Saved data entries

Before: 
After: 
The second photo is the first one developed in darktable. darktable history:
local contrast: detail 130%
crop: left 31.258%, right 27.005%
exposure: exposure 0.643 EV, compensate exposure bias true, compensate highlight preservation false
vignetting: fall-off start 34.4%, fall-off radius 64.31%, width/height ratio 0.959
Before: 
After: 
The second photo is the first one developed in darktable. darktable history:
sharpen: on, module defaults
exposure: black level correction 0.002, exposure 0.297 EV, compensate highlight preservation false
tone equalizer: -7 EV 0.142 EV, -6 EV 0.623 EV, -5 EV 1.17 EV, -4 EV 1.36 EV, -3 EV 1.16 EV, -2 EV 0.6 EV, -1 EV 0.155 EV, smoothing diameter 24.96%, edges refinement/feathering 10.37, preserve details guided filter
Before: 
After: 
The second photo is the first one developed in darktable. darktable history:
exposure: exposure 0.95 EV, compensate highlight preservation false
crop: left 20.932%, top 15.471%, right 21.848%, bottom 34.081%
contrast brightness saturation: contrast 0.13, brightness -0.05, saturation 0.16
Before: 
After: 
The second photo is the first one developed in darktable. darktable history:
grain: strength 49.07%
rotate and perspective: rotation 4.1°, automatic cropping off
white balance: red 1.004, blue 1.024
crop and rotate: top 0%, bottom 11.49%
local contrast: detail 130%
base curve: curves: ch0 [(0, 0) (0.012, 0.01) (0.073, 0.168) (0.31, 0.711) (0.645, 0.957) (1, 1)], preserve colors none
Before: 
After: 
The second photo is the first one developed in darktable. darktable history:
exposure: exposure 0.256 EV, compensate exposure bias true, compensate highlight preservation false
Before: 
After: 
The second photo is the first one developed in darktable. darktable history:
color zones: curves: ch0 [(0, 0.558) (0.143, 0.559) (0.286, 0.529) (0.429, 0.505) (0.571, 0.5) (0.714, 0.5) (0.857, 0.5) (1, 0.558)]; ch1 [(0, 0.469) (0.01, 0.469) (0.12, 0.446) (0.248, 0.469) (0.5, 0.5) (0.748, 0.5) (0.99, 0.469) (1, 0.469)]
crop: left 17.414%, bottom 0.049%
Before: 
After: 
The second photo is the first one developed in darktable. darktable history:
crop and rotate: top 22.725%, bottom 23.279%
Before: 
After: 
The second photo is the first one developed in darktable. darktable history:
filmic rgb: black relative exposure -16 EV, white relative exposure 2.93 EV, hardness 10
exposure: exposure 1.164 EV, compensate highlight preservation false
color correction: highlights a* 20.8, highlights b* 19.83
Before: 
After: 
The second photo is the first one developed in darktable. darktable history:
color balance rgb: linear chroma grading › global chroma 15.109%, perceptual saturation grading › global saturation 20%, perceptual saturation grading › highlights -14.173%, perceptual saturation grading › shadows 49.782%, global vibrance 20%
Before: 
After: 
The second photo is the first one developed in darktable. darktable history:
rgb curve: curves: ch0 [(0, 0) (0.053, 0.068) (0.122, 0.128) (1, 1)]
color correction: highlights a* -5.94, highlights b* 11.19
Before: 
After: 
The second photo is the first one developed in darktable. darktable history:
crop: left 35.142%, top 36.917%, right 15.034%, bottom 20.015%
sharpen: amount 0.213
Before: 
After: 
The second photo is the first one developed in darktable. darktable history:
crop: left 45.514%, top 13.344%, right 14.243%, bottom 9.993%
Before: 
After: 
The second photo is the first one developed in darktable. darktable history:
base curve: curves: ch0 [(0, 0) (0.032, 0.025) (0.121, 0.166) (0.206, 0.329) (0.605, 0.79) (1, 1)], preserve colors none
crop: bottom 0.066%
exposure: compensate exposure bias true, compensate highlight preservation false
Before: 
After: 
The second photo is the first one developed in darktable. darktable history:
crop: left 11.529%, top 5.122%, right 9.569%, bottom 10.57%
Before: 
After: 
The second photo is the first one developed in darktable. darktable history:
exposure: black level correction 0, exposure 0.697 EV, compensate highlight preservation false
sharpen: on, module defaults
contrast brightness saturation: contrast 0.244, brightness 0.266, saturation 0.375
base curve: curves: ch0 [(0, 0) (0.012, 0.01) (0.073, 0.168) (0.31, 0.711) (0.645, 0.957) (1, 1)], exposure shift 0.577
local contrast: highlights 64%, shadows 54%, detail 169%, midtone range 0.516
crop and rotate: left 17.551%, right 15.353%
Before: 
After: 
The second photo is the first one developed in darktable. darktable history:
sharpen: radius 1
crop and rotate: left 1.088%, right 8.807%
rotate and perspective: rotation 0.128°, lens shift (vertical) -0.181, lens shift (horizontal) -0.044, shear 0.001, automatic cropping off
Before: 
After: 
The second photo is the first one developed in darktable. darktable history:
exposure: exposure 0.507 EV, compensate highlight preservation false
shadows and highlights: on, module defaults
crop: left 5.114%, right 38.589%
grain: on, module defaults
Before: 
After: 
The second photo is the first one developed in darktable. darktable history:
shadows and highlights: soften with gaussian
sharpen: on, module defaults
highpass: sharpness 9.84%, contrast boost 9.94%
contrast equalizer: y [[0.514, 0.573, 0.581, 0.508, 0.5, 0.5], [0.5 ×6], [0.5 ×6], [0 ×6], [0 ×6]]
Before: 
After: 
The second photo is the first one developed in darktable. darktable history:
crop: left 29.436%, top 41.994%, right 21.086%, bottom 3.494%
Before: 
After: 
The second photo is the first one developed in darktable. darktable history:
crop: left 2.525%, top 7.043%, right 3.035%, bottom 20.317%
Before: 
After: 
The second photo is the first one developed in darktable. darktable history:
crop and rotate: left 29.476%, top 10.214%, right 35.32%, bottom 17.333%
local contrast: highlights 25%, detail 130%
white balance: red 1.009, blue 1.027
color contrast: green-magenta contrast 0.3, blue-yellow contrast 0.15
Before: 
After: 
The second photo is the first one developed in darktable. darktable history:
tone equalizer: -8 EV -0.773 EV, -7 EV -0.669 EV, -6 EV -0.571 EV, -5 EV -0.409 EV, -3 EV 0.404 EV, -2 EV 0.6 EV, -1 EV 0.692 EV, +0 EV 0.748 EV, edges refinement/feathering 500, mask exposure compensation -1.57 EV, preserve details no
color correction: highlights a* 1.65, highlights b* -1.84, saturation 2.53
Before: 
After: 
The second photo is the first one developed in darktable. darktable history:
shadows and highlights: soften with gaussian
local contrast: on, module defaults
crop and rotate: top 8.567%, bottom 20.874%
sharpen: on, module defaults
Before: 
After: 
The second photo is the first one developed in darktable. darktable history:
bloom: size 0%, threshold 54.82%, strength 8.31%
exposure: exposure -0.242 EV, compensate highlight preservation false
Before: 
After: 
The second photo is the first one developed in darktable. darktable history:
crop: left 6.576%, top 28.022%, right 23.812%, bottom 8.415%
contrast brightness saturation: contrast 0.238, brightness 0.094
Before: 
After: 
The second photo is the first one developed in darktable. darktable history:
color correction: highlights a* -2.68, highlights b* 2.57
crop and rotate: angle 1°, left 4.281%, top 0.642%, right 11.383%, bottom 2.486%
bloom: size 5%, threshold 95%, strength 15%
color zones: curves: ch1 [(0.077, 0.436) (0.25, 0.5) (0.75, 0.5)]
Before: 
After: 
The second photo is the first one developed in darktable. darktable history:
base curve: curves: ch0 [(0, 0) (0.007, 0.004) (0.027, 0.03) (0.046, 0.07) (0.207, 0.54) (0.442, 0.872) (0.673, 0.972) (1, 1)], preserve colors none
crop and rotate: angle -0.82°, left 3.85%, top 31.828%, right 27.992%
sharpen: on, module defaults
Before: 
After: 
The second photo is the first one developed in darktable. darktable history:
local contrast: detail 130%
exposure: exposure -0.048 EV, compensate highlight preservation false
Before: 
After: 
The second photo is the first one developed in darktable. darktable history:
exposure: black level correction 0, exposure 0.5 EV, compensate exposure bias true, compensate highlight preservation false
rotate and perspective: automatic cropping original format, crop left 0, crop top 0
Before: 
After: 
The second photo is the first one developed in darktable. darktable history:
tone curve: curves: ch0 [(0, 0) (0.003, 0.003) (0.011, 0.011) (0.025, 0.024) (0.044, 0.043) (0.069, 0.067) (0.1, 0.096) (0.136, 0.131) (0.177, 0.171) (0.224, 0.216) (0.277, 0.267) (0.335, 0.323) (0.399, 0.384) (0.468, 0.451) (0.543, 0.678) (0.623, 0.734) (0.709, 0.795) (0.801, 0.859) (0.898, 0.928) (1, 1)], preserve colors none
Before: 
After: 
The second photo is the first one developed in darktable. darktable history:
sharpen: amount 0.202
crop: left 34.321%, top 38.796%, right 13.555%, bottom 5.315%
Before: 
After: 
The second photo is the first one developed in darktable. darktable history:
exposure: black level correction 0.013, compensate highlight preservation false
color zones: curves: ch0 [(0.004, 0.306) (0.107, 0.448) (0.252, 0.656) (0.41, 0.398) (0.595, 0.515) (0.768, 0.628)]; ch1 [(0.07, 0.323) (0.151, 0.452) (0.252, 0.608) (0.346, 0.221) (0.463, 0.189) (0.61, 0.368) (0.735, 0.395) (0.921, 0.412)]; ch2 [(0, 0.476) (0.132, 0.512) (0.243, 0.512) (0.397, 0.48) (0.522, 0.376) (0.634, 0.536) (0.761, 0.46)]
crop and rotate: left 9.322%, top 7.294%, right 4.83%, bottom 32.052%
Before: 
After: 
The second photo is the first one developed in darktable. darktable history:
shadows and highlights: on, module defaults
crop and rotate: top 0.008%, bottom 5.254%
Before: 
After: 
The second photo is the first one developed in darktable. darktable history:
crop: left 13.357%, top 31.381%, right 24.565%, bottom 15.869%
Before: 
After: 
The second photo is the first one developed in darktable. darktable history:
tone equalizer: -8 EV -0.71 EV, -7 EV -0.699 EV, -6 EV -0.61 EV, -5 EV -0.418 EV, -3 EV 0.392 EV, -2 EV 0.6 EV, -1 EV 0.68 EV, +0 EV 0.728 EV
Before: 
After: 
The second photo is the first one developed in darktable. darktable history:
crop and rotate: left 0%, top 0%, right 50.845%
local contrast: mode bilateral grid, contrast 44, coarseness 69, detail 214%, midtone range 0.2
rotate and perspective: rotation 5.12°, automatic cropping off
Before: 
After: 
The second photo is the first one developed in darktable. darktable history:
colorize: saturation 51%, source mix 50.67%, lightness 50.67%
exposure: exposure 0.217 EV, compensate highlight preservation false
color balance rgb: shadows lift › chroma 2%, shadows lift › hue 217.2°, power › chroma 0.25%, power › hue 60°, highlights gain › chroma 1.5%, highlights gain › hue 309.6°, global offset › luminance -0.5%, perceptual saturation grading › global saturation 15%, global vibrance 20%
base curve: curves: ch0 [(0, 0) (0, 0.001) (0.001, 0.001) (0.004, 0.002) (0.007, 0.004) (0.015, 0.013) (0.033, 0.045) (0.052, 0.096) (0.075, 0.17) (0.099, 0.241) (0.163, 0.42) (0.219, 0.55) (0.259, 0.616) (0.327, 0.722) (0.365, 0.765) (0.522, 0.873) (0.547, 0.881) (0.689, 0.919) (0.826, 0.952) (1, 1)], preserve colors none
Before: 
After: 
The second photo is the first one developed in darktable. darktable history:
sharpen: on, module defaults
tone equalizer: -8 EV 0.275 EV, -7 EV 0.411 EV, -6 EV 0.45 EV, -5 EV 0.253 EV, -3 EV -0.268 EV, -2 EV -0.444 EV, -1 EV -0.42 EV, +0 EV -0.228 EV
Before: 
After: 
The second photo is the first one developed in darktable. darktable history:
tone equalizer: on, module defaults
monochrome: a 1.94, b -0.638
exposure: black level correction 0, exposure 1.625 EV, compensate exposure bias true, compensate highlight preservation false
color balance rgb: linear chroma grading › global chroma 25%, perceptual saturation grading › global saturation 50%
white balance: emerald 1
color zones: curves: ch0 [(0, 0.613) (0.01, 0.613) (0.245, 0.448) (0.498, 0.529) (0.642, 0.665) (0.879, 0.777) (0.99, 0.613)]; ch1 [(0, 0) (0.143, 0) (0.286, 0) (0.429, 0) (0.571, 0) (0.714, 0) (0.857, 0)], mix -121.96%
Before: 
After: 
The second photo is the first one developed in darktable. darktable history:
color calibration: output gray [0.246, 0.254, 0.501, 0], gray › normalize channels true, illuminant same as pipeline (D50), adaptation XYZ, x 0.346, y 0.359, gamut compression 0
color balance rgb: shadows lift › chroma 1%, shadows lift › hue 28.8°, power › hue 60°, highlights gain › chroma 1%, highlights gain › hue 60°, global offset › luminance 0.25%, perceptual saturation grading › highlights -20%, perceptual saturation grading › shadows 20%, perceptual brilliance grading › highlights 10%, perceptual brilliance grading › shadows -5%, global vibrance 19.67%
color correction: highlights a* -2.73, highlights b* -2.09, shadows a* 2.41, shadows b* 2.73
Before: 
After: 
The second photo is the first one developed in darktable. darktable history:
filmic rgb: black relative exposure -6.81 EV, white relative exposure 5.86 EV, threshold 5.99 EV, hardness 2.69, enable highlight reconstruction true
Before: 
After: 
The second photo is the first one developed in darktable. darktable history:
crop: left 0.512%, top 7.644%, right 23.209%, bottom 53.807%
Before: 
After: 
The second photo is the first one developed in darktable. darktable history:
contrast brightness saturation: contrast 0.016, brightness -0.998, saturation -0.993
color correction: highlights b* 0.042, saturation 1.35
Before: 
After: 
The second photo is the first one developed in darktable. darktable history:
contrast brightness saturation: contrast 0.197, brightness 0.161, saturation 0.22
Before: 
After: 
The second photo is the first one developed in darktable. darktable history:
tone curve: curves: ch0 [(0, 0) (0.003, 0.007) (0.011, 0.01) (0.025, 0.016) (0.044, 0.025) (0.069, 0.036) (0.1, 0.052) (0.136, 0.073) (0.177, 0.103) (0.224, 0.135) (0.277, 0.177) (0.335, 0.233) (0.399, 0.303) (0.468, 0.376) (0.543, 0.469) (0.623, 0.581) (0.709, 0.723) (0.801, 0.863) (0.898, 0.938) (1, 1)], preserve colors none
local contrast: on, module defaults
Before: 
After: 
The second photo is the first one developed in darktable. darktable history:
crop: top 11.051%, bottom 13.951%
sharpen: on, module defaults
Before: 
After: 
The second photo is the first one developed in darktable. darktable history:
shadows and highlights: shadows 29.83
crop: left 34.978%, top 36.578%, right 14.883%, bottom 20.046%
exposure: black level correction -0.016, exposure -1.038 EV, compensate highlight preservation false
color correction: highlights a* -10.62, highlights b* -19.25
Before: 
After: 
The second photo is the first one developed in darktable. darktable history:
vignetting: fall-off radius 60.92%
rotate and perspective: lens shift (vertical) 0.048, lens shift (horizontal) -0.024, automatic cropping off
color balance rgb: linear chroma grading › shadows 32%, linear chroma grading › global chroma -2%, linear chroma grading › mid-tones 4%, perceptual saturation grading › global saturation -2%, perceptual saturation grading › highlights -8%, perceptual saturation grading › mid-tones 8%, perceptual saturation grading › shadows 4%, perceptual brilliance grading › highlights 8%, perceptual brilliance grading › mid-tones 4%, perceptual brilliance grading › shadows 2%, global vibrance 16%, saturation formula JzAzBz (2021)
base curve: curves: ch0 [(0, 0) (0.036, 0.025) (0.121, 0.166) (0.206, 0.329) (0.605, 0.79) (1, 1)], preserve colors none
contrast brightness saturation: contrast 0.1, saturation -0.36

Exercise requirements
Please return the records verbatim, starting at their first line and stopping after the line that contains "crop and rotate: top 22.725%, bottom 23.279%".

Solution for this problem
Before: 
After: 
The second photo is the first one developed in darktable. darktable history:
local contrast: detail 130%
crop: left 31.258%, right 27.005%
exposure: exposure 0.643 EV, compensate exposure bias true, compensate highlight preservation false
vignetting: fall-off start 34.4%, fall-off radius 64.31%, width/height ratio 0.959
Before: 
After: 
The second photo is the first one developed in darktable. darktable history:
sharpen: on, module defaults
exposure: black level correction 0.002, exposure 0.297 EV, compensate highlight preservation false
tone equalizer: -7 EV 0.142 EV, -6 EV 0.623 EV, -5 EV 1.17 EV, -4 EV 1.36 EV, -3 EV 1.16 EV, -2 EV 0.6 EV, -1 EV 0.155 EV, smoothing diameter 24.96%, edges refinement/feathering 10.37, preserve details guided filter
Before: 
After: 
The second photo is the first one developed in darktable. darktable history:
exposure: exposure 0.95 EV, compensate highlight preservation false
crop: left 20.932%, top 15.471%, right 21.848%, bottom 34.081%
contrast brightness saturation: contrast 0.13, brightness -0.05, saturation 0.16
Before: 
After: 
The second photo is the first one developed in darktable. darktable history:
grain: strength 49.07%
rotate and perspective: rotation 4.1°, automatic cropping off
white balance: red 1.004, blue 1.024
crop and rotate: top 0%, bottom 11.49%
local contrast: detail 130%
base curve: curves: ch0 [(0, 0) (0.012, 0.01) (0.073, 0.168) (0.31, 0.711) (0.645, 0.957) (1, 1)], preserve colors none
Before: 
After: 
The second photo is the first one developed in darktable. darktable history:
exposure: exposure 0.256 EV, compensate exposure bias true, compensate highlight preservation false
Before: 
After: 
The second photo is the first one developed in darktable. darktable history:
color zones: curves: ch0 [(0, 0.558) (0.143, 0.559) (0.286, 0.529) (0.429, 0.505) (0.571, 0.5) (0.714, 0.5) (0.857, 0.5) (1, 0.558)]; ch1 [(0, 0.469) (0.01, 0.469) (0.12, 0.446) (0.248, 0.469) (0.5, 0.5) (0.748, 0.5) (0.99, 0.469) (1, 0.469)]
crop: left 17.414%, bottom 0.049%
Before: 
After: 
The second photo is the first one developed in darktable. darktable history:
crop and rotate: top 22.725%, bottom 23.279%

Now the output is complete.